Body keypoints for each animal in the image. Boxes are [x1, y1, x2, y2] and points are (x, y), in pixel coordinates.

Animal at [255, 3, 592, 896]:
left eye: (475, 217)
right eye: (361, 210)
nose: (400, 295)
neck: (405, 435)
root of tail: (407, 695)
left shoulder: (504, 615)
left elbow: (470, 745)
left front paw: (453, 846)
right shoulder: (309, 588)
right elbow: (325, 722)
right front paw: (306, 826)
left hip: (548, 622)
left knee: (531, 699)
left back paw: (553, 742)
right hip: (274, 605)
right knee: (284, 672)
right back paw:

Problem requirements: All of the data above should be reproduced exactly, with nothing missing.

Exercise answer:
Body keypoints for each animal in the image. Boxes are [x1, y1, x2, y2] and points are (x, y), in pixel coordinates.

Animal at [255, 3, 592, 896]:
left eye: (475, 217)
right eye: (361, 210)
nose: (400, 295)
neck: (405, 435)
root of tail: (407, 695)
left shoulder: (504, 615)
left elbow: (470, 745)
left front paw: (453, 846)
right shoulder: (309, 588)
right elbow: (325, 722)
right front paw: (306, 826)
left hip: (548, 622)
left knee: (531, 699)
left back paw: (553, 742)
right hip: (274, 605)
right knee: (284, 672)
right back paw:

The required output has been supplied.